Données fournies:

========================================================================

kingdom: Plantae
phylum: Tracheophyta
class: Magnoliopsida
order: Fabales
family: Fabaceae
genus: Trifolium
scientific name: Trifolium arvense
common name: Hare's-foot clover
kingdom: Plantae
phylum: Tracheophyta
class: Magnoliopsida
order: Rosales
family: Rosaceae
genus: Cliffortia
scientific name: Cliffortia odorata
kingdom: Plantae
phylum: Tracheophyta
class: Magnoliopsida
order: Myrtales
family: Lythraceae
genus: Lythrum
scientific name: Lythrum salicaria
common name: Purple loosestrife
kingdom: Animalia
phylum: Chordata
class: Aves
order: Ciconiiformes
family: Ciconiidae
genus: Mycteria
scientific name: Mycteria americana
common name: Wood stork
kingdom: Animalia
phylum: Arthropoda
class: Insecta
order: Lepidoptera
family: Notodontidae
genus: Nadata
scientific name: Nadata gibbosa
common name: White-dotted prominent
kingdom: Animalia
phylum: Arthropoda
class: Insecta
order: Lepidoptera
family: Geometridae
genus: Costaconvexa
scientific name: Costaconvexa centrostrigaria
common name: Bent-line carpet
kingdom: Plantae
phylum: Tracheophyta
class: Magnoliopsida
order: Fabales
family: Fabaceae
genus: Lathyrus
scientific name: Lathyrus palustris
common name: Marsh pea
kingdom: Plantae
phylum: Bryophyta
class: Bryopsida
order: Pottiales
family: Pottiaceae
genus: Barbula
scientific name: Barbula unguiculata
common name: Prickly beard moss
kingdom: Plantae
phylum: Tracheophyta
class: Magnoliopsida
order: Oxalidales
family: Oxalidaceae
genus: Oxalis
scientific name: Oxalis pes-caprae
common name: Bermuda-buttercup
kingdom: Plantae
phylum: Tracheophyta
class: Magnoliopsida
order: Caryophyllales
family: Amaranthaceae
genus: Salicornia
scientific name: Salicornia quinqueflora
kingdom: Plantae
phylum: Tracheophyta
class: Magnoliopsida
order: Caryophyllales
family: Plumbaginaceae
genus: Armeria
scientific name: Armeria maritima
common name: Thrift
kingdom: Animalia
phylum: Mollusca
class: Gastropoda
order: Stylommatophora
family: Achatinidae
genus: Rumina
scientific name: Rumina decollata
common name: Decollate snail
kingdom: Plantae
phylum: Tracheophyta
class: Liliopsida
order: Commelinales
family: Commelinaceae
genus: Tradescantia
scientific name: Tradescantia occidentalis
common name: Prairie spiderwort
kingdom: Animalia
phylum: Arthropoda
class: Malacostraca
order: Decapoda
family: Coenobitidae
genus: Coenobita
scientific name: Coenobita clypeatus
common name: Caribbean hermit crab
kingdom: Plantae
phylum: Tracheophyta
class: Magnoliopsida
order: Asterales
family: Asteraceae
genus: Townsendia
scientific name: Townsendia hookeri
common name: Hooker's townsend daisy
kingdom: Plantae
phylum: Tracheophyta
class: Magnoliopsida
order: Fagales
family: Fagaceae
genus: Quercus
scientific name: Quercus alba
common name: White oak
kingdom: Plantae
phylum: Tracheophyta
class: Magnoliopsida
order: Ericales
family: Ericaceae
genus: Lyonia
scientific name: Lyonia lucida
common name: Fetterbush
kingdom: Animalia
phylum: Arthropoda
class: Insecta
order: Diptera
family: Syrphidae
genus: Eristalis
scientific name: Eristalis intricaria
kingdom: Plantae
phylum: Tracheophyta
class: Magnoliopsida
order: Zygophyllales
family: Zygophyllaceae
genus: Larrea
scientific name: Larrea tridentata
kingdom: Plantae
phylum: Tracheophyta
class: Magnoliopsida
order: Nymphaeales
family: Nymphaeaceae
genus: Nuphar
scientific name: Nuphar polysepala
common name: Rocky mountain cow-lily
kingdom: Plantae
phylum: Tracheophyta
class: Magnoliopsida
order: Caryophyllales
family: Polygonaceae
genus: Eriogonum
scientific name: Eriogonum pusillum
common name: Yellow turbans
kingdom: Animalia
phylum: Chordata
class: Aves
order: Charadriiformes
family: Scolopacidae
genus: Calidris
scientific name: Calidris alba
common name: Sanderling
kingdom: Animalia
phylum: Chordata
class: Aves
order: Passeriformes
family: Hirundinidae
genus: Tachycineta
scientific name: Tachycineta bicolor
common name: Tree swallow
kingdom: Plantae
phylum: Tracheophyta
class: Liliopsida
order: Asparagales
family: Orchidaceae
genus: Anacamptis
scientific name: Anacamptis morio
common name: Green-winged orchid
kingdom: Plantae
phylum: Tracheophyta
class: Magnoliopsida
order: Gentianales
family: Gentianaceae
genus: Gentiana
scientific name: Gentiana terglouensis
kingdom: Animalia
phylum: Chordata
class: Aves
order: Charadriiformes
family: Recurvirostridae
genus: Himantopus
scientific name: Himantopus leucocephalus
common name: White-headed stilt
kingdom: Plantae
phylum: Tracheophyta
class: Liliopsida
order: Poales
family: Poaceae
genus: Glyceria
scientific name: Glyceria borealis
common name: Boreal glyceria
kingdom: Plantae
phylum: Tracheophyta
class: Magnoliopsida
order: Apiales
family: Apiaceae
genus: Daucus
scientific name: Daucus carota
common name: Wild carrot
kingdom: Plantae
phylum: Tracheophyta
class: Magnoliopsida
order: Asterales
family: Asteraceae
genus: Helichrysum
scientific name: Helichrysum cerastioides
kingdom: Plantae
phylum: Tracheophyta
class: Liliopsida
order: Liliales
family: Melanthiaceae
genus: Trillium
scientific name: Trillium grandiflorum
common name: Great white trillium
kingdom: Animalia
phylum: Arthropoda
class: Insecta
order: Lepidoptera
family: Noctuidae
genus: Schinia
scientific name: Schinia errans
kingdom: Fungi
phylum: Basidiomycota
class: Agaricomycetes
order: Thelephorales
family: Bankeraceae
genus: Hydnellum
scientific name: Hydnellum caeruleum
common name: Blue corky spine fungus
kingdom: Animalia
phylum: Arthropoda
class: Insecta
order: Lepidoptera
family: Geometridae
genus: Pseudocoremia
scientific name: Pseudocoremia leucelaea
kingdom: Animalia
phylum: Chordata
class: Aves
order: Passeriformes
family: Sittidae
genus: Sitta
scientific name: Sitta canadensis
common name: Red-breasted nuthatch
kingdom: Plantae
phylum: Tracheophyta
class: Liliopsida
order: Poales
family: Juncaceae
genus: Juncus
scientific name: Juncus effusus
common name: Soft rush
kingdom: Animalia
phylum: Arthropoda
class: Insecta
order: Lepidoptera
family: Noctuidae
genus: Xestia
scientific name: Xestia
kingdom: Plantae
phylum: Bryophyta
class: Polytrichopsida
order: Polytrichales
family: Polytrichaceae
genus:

========================================================================

Consigne écrite: Recopiez mot pour mot la liste depuis la ligne qui contient « order: Nymphaeales » jusqu'à celle qui contient « scientific name: Schinia errans », ces deux lignes incluses.

Réponse finale:
order: Nymphaeales
family: Nymphaeaceae
genus: Nuphar
scientific name: Nuphar polysepala
common name: Rocky mountain cow-lily
kingdom: Plantae
phylum: Tracheophyta
class: Magnoliopsida
order: Caryophyllales
family: Polygonaceae
genus: Eriogonum
scientific name: Eriogonum pusillum
common name: Yellow turbans
kingdom: Animalia
phylum: Chordata
class: Aves
order: Charadriiformes
family: Scolopacidae
genus: Calidris
scientific name: Calidris alba
common name: Sanderling
kingdom: Animalia
phylum: Chordata
class: Aves
order: Passeriformes
family: Hirundinidae
genus: Tachycineta
scientific name: Tachycineta bicolor
common name: Tree swallow
kingdom: Plantae
phylum: Tracheophyta
class: Liliopsida
order: Asparagales
family: Orchidaceae
genus: Anacamptis
scientific name: Anacamptis morio
common name: Green-winged orchid
kingdom: Plantae
phylum: Tracheophyta
class: Magnoliopsida
order: Gentianales
family: Gentianaceae
genus: Gentiana
scientific name: Gentiana terglouensis
kingdom: Animalia
phylum: Chordata
class: Aves
order: Charadriiformes
family: Recurvirostridae
genus: Himantopus
scientific name: Himantopus leucocephalus
common name: White-headed stilt
kingdom: Plantae
phylum: Tracheophyta
class: Liliopsida
order: Poales
family: Poaceae
genus: Glyceria
scientific name: Glyceria borealis
common name: Boreal glyceria
kingdom: Plantae
phylum: Tracheophyta
class: Magnoliopsida
order: Apiales
family: Apiaceae
genus: Daucus
scientific name: Daucus carota
common name: Wild carrot
kingdom: Plantae
phylum: Tracheophyta
class: Magnoliopsida
order: Asterales
family: Asteraceae
genus: Helichrysum
scientific name: Helichrysum cerastioides
kingdom: Plantae
phylum: Tracheophyta
class: Liliopsida
order: Liliales
family: Melanthiaceae
genus: Trillium
scientific name: Trillium grandiflorum
common name: Great white trillium
kingdom: Animalia
phylum: Arthropoda
class: Insecta
order: Lepidoptera
family: Noctuidae
genus: Schinia
scientific name: Schinia errans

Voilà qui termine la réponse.